We asked about comp selection in a “big data” world.  Why do we still use three comps on a form, or six comps on a spreadsheet?

What is the right data? 

It has been claimed that three comparables was used because they fit on an 8 ½” by 11” sheet of paper.  For commercial work, especially after the discovery of the electronic spreadsheet and sideways printing, 6 or 7 comparables could fit on one sheet nicely.

When I became an appraiser, my trainer liked to collect data “the hard way” with my making calls and investigating sales.  It was not possible to collect all the competitive sales.  And the data was poor.  The best effort was put to confirming and talking to people connected with the transaction.  The deeper look at a few comparables created better confidence, and a richer understanding of the market.

Appraisers owned the data.  We went to chapter meetings to connect and to exchange comps.  We owned the data.  Then things changed.  First with MLS books, then CompData income property sales, and even some income/rent information – all in print.  Then came technology — something called a ‘modem.’  It went beepity-beep at 60 bps.  It was cuddly and cute and helpful.  Why in less than 20 minutes, you could pull down six or eight sale listings, confirm them, and turn over the file to the typist.  In a day or so, you got a draft, edited it with a red pencil, and got the final draft typed.

Confirmation provided a richer understanding and more confident justification and explanation and support of the opinion – an “estimate.”  To some extent, the deeper knowledge replaced the wider data set.

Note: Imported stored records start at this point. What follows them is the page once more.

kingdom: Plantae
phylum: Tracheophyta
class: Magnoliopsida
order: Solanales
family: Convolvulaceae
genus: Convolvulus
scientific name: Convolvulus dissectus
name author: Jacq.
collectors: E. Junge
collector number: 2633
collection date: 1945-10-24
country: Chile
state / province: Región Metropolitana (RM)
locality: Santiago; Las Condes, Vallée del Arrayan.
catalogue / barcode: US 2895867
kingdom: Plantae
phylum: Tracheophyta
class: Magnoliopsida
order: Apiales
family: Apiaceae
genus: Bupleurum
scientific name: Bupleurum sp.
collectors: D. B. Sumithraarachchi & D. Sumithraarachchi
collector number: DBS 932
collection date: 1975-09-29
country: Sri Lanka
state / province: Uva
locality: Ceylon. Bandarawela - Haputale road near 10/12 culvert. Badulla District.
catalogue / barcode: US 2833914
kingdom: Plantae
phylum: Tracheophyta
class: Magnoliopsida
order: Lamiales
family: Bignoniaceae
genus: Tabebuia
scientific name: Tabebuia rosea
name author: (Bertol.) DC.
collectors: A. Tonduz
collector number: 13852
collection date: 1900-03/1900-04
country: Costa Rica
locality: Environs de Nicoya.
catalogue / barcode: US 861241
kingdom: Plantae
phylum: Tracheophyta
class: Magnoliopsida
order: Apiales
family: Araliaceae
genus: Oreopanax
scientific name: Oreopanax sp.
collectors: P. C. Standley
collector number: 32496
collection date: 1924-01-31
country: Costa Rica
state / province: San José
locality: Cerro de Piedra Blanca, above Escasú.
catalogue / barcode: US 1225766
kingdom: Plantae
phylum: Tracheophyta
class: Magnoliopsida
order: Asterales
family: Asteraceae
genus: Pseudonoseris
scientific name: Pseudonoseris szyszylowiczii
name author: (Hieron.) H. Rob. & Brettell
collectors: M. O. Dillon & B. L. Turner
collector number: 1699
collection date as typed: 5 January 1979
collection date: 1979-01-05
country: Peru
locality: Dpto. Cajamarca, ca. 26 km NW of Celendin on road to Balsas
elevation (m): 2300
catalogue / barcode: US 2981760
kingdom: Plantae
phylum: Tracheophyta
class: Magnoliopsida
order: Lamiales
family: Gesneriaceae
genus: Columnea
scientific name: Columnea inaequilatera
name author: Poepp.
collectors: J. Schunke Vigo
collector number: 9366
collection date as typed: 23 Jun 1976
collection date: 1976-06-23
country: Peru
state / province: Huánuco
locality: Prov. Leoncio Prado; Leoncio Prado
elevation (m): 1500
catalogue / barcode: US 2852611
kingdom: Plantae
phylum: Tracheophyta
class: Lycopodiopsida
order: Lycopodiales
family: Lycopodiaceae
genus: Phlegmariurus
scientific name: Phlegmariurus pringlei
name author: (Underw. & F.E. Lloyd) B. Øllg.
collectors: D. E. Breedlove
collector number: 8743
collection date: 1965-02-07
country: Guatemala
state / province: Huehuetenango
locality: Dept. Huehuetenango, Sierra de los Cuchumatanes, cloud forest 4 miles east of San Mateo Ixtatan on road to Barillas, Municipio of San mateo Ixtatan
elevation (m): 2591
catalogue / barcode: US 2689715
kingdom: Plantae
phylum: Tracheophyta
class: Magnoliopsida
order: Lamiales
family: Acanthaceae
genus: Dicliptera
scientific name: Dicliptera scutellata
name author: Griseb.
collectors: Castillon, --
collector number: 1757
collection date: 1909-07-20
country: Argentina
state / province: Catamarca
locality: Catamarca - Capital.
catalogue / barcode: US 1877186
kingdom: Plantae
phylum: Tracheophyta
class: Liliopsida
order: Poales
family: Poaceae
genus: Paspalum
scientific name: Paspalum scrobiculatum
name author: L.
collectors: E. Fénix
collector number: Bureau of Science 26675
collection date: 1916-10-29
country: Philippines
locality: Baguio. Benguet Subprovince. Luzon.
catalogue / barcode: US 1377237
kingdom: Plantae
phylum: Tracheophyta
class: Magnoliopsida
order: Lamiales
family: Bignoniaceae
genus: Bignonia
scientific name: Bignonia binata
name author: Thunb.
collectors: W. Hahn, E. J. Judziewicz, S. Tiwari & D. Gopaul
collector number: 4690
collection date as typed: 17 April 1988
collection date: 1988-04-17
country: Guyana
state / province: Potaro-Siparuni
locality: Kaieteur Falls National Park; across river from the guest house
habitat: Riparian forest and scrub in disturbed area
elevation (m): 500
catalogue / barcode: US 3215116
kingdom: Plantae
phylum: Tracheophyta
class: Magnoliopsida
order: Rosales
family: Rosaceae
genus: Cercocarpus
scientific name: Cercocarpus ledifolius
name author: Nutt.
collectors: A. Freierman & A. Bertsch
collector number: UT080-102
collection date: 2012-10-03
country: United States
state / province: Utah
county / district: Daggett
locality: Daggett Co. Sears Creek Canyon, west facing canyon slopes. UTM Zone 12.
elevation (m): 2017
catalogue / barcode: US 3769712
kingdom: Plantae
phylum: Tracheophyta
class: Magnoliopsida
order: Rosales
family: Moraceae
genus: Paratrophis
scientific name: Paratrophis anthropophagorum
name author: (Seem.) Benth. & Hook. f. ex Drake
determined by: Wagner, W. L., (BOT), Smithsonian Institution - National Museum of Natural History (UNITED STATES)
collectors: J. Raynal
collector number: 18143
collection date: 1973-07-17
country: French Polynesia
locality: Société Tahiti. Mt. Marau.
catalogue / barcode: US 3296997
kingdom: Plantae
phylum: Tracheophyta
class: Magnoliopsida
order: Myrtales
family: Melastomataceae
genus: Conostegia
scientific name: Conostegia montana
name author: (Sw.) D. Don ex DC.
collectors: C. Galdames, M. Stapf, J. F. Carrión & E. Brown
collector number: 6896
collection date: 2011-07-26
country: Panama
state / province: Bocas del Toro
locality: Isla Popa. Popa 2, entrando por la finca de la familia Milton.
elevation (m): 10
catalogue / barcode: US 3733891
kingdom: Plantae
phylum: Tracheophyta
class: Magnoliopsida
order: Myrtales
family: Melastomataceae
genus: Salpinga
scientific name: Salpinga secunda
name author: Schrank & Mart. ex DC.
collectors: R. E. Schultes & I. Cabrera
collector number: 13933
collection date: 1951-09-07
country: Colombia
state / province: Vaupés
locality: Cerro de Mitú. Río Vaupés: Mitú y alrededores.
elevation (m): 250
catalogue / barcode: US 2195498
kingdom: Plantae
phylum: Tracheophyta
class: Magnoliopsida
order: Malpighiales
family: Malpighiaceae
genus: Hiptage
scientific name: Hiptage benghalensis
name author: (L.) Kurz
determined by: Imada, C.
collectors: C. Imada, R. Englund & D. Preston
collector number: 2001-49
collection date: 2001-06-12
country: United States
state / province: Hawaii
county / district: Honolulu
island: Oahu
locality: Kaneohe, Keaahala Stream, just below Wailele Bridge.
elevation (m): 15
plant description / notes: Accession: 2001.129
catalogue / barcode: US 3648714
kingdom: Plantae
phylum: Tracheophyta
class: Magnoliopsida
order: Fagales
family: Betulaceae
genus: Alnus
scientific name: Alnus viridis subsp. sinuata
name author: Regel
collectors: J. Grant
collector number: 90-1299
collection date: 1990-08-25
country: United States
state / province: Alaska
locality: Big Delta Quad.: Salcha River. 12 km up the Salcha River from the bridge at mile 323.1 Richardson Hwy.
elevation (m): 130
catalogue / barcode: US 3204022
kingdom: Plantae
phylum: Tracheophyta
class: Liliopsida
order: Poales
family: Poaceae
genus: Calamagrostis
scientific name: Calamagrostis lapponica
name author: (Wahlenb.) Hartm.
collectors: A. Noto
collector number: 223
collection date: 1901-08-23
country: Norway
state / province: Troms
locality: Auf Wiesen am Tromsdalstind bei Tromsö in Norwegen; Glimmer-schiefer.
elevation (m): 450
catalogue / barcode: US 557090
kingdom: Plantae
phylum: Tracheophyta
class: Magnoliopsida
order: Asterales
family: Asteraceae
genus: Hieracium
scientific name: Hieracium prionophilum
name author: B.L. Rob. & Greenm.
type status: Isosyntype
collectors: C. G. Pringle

So what is the size of the ideal data set?

We have two conflicting theories:  More information or garbage data.

More information is always better than less information.  Can we simply use more comps?  When do we stop?  The answer is simple.  Any sales competing directly with the subject –exposed to the market – can be called competitive, similar, and comparable.

It is not three, not six, or any given number.  The ideal data set includes every sale which was on the market at the same time the subject would have been on the market.  If we use less, we are discarding information.  If we use more, it may be garbage data.

Once, again Baby bear got it “just right.”  Momma bear used the whole neighborhood, and it was “too much.”  Papa bear used just three, and it was “too few.”  In future posts,   we will consider the huge importance of getting it just right . . . and the optimal data set.  How do we objectively determine the ideal data set?

This is the foundation stone of Evidence Based Valuation.